Faneque is also the guardian of some of the most amazing biodiversity on Gran Canaria. The Canary pine forest in the Tamadaba Natural Park climbs up its back, while several endemic species challenge the abyss in the cracks of the precipice. These botanical rarities splash colour over the cliffs on their inescapable path down to the sea. Nature’s paintbrush decorates the steepest side of Roque Faneque with purple, yellow and white flowers, thanks to the presence of bindweed, Sventenia bupleuroides or the very rare Crambe tamadabensis, a plant so particular that these vertical walls are the only place it grows in the whole world.
The colossus can be viewed from different perspectives. In the view from Sardina del Norte, on the Gáldar coast, its silhouette is the start of the mountain range or ‘dragon’s tail’ that stretches as far as La Aldea de San Nicolás. Its roundness can be clearly made out from the Puerto de las Nieves in Agaete.

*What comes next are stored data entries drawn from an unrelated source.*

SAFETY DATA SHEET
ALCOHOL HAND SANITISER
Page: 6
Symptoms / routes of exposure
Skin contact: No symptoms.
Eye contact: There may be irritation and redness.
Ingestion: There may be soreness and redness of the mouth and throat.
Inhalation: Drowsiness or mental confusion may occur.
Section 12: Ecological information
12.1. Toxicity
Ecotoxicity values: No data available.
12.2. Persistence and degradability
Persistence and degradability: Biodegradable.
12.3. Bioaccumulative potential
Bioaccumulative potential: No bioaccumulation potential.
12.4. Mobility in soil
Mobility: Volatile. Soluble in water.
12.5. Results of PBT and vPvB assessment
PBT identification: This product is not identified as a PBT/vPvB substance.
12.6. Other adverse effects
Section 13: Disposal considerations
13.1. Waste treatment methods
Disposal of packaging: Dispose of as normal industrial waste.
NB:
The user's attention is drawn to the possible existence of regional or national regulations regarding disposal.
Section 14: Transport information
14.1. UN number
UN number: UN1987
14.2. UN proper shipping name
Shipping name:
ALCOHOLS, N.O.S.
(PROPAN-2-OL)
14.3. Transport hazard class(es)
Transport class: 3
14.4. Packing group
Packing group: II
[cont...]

Here, you can immerse yourself in the waters that act like a mirror and look up to catch its gaze, sometimes covered by shreds of clouds that stick like a bandage over its eyes.

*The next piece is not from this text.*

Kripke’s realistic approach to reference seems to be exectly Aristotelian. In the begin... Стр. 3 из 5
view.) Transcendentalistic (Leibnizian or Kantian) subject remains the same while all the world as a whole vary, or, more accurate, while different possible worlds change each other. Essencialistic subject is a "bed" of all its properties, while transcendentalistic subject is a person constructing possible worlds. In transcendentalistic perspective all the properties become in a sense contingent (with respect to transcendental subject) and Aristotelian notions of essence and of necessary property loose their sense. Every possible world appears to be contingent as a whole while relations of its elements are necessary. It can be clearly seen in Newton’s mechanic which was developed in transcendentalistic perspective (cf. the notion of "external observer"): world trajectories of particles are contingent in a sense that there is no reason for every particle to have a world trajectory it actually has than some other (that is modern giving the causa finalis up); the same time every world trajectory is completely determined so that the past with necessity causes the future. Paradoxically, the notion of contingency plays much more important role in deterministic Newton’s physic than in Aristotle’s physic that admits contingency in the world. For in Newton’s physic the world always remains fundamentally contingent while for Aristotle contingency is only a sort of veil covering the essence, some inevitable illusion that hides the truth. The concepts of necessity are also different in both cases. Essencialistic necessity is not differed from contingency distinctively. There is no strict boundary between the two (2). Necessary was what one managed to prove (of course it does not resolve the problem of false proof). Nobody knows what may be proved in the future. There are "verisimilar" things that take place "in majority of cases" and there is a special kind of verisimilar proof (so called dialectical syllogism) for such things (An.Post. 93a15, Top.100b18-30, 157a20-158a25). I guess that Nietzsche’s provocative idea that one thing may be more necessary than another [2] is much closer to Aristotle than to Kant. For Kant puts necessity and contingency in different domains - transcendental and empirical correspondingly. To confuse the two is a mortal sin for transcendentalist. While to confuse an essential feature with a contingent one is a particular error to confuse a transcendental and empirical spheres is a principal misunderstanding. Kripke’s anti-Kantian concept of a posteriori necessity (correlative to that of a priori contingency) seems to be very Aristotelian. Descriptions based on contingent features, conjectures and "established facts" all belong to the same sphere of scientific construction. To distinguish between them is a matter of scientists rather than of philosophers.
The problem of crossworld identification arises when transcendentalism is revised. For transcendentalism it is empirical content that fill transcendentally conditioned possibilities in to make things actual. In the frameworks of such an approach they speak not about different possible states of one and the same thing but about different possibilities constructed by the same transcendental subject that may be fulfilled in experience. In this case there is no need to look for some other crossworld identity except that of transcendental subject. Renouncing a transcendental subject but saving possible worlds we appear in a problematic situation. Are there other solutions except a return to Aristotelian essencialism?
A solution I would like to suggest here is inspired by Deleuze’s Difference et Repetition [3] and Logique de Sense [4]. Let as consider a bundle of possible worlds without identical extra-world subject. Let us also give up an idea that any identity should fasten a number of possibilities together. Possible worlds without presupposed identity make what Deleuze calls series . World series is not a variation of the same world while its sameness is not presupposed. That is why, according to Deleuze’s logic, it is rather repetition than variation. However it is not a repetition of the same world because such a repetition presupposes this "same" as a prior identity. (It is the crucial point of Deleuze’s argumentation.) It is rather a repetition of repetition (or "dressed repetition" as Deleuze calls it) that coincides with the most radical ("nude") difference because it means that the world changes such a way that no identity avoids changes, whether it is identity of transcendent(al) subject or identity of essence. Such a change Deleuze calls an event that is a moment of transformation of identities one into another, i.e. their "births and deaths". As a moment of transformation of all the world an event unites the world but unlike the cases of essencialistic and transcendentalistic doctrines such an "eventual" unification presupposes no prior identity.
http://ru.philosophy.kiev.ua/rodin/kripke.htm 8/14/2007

Another option takes you along the GC-216 road into the heart of the Tamadaba pine forest to gaze at it from the wooden platform viewpoint, also the perfect place for hikers and cyclists to catch their breath. This watchtower also lets your eyes wander to the ravines in the North that lead up to La Aldea de San Nicolás, and much of the Agaete coast.
The ancient population of Gran Canaria observed the sun, the moon and the stars to control the time and the seasons and thereby organise their society, including farming and all types of rituals. They believed that places where the earth seems to touch the sky are particularly significant.
It should come as no surprise therefore that El Roque Faneque lies within the boundary of the Sacred Mountains of Gran Canaria Cultural Landscape, an area that was declared a World Heritage Site, overlapping with the Gran Canaria Biosphere Reserve. El Roque Faneque stands vigil over this legendary scenario, following word-for-word the script written with indelible ink at a time that nobody remembers.